My road to the Catholic Church began when I realized that what Protestants say about how they discern divinely revealed truth simply doesn’t work. Protestants say that they get this knowledge from the Bible directly, with the immediate (in the sense of unmediated) assistance of the Holy Spirit. The obvious implication of such a principle would be that they should all be in agreement about those things that one must believe in order to be saved. After all, if your Teacher is God Himself, and since God does not lie, how would it be possible for you to disagree with your fellow Protestants about such truths? Of course, there are some things that may reasonably be called matters of indifference, but there are others for which that description is decidedly unreasonable. For example, it is unreasonable to suppose that Protestants can legitimately disagree in their beliefs about God’s nature and the Trinity if God helps them to understand the Bible in the way that they claim. It is unreasonable to suppose that Christ has given them sacraments but that their meaning and number is uncertain if God helps them to understand the Bible in the way that they claim. And yet they most certainly do differ on these questions (and many others). But if they differ on such matters, it means that the Holy Spirit is saying different things to different people—and not just different, but contradictory things. But God does not lie. Therefore it cannot be the case that the Holy Spirit leads them to the truth in the way that they say.
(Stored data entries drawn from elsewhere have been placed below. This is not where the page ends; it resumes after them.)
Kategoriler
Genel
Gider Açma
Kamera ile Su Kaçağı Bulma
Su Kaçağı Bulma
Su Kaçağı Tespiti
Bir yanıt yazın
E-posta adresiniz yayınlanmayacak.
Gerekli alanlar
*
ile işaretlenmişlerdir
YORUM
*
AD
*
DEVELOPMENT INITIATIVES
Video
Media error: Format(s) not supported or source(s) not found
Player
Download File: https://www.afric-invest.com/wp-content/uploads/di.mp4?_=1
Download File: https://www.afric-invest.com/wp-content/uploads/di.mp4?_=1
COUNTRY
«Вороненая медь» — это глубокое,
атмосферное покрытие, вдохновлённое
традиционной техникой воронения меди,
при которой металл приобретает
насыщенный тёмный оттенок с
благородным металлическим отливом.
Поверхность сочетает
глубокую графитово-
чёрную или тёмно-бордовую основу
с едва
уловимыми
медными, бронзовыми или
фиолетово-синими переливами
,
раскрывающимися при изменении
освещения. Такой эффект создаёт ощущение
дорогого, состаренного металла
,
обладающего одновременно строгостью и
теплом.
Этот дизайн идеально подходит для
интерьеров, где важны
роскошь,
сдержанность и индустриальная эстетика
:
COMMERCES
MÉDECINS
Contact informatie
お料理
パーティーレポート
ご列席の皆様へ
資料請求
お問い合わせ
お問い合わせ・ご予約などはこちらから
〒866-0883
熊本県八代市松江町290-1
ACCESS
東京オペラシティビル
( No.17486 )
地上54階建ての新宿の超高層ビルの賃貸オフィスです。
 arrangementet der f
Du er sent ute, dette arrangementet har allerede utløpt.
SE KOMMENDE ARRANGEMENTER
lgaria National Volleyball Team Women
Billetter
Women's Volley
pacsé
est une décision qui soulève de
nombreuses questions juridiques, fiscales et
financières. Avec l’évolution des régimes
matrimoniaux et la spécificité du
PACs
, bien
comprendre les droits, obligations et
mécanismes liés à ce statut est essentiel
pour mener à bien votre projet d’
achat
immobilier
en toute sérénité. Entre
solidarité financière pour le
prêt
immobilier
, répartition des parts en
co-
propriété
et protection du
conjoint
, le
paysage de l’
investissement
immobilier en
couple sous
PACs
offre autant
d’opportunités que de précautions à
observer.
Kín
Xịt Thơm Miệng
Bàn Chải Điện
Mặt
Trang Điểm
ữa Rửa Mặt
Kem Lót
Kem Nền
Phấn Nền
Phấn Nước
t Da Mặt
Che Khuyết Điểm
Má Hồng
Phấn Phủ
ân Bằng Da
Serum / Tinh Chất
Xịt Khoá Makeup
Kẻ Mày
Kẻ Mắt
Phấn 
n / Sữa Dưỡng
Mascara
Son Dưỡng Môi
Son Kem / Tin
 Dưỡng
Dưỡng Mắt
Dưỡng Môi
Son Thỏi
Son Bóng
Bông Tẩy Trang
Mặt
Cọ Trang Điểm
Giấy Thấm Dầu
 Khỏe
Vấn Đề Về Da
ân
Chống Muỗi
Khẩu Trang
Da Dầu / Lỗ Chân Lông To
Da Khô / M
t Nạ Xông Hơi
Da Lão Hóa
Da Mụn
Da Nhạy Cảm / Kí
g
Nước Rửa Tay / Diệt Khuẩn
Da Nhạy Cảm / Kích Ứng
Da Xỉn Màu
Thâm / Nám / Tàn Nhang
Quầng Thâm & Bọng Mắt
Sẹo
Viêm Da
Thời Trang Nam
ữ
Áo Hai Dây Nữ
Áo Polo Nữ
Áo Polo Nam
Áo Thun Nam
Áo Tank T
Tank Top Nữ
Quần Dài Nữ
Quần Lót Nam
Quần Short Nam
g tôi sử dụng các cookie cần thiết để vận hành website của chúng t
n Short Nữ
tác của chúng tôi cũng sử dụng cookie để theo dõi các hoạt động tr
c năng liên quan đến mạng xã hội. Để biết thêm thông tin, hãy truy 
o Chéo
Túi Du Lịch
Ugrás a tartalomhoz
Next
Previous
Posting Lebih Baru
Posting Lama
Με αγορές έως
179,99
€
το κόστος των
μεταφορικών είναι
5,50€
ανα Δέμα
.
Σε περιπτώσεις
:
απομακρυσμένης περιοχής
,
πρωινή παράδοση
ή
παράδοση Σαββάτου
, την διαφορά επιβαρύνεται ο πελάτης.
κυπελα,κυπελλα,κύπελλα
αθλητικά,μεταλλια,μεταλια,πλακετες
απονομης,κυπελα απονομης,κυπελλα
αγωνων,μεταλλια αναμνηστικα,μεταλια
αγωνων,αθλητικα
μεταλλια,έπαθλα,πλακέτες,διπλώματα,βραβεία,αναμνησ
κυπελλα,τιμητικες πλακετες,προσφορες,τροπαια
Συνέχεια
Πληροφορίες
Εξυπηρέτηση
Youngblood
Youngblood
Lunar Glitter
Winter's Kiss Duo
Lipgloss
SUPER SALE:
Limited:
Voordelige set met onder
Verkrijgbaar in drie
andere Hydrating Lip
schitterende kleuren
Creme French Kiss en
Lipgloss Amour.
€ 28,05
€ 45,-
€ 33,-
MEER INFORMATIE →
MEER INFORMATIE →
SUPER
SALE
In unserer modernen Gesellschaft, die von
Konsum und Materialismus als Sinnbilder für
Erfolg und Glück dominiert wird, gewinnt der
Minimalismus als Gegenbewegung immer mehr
This is not to say that it is impossible to discover truth in the Bible by reading it; of course it is possible. It is to say, rather, that it is not possible to achieve certainty about the truth we might discover there. This would not be the case if the Holy Spirit operated in the way that Protestants claim, because God both knows the truth with certainty and does not lie. These things being so, I realized that I could not remain a Protestant, and in the course of time I and my family were received into full communion with the Catholic Church.
A suitable object lesson concerning the claim that I’ve just made—namely, that the Protestant is wrong about how the Holy Spirit works in relation to the Bible—can be found in the ongoing controversy over the so-called “Federal Vision” (FV) or “New Perspective on Paul” (NPP) among the conservative Reformed denominations. Multiple Presbyterian and Reformed denominations have condemned FV/NPP as theological error; at least one seminary professor has been fired, and pastors and congregations have moved from one denomination to the other as a consequence. The major bone of contention seems to focus on the Protestant idea of sola fide justification. The denominations apparently claim that FV/NPP contradicts this doctrine, and they take it sufficiently seriously as to be perfectly willing to break fellowship with their (former) brethren over it.
Now it ought to be uncontroversial to say that the general question of justification is not a matter of theological indifference: after all, it was a primary dispute (or perhaps the primary dispute) of the Reformation. And yet here we have Reformed folks vehemently disagreeing about it. Considering that they have condemned it as a significant error, we may safely conclude that the majorities in the denominations that have condemned FV/NPP do not believe that the Holy Spirit has led its adherents to their position, but on the contrary has led themselves to the truth. The problem with that supposition is that there is no principled reason to believe anything of the sort. The FV/NPP adherent firmly believes that the Holy Spirit has led him to the truth. On what grounds, then, has the majority determined that this is not true? It should be obvious that there is no objective basis for saying so. They may appeal to Reformed confessional standards, but obviously that doesn’t imply that the FV/NPP is wrong, but simply not Reformed. Now this might be sufficient grounds in their eyes to warrant breaking fellowship, but it’s another thing entirely to say that FV/NPP is wrong or unscriptural, which is the usual associated claim. And the majority simply cannot prove that the Holy Spirit has not spoken to the FV/NPP group: they have no objective, principled grounds for doing so.
Hence we see that—even with respect to questions that they themselves consider to be of utmost importance—Protestant epistemology doesn’t work.